Après l’Irak, l’Afghanistan, la Libye…le Mali : “la guerre
sans fin”
C’est le titre d’un article d’Informations Ouvrières du 24 janvier citant l’hebdomadaire Jeune Afrique (20-26 janvier) qui ne craint pas de pronostiquer une « guerre sans fin », « une sale guerre ». Il souligne que dans cette « sale guerre » l’Algérie est en ligne de mire et rappelle : « dès le début, nous avons dénoncé dans ce journal les tentatives d’entraîner l’Algérie dans cette guerre qui, par-delà le Mali, menace directement tous les peuples du Sahel. »
Et de citer le « Quotidien d’Oran » (17 janvier) : « Il y a manifest
ement volonté quelque part de forcer la main à l’Algérie et de la pousser à s’impliquer militairement plus loin qu’elle n’en a eu l’intention depuis le début de la crise malienne. »
Tous ceux qui soutiennent cette intervention prétextent « l’appel à l’aide du gouvernement malien » de Dioncounda Traoré afin de rétablir la démocratie. Ce qu’ils oublient de mentionner, c’est que ce président n’est en réalité qu’un « président intérimaire » désigné sur commande des grandes puissances à travers l’Organisation de l’unité africaine (OUA), après le coup d’Etat du capitaine Amadou Sanogo. Il ne dispose d’aucune légitimité.

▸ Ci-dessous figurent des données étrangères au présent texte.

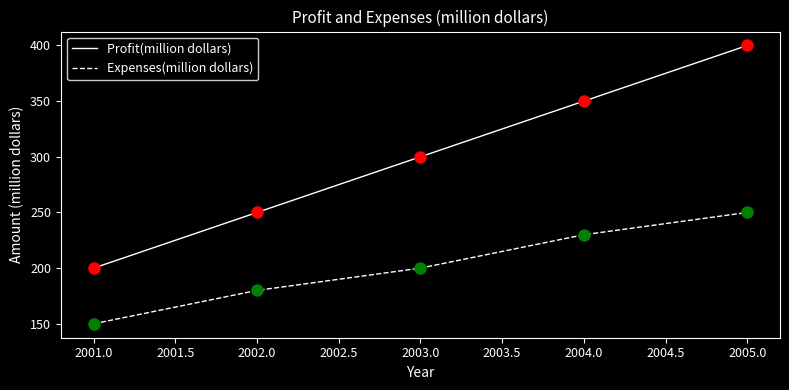

What is the difference between the Expenses(million dollars) values at 2004.0 and 2001.0?

80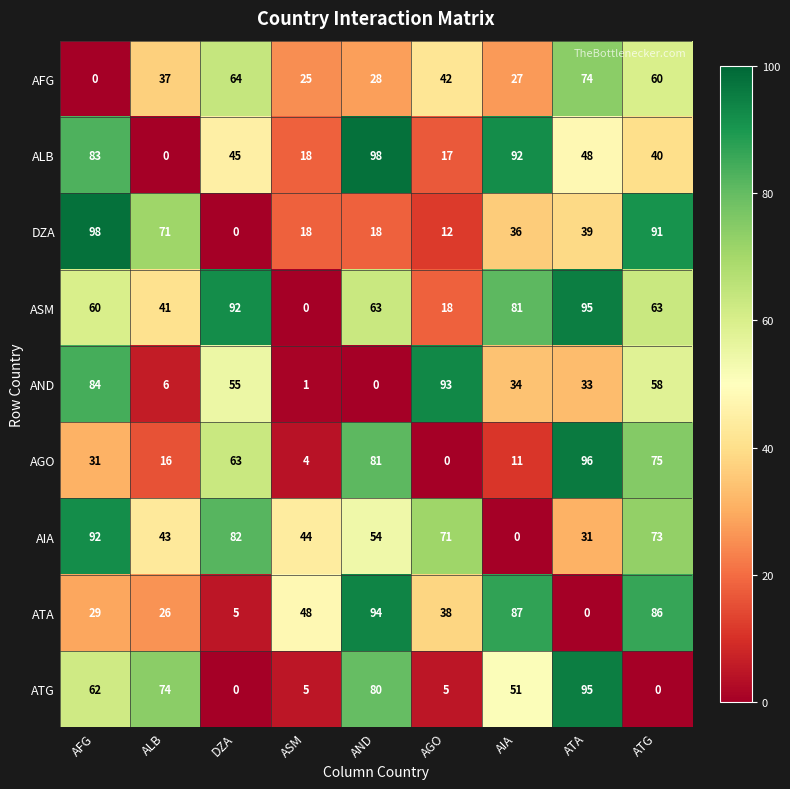

What is the difference between the highest and lowest values at AIA?

92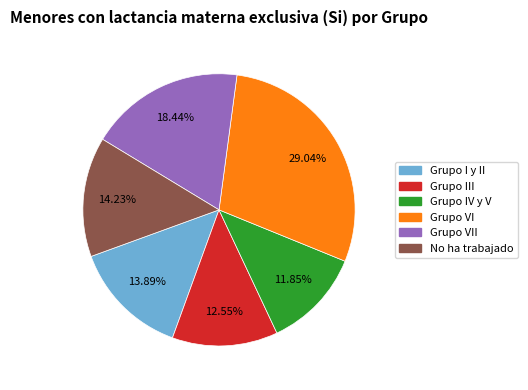

How much of the chart is everything except No ha trabajado?

85.8%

L’article rappelle enfin que les groupes islamistes contre lesquels a été officiellement déclenchée l’intervention militaire de la France sont financés et armés par le Qatar, ce « grand ami » de la France et des Etats-Unis.
Notre journal consacre également une page au compte-rendu de la séance de l’Assemblée nationale du 16 janvier dans laquelle s’est manifestée l’union nationale en appui à la guerre. Le tour des groupes parlementaires étant fait, le ministre des Armées, Jean-Yves Le Drian, a pu se « réjouir du soutien unanime qui s’est manifesté cet après-midi. C’est la grandeur de la représentation nationale que de savoir se rassembler, par-delà les opinions politiques, lorsque la gravité de la situation l’exige. »
A l’encontre de cette union nationale, le conseil fédéral national du POI réuni le week-end dernier a approuvé le communiqué des quatre secrétaires nationaux condamnant l’intervention militaire française au Mali.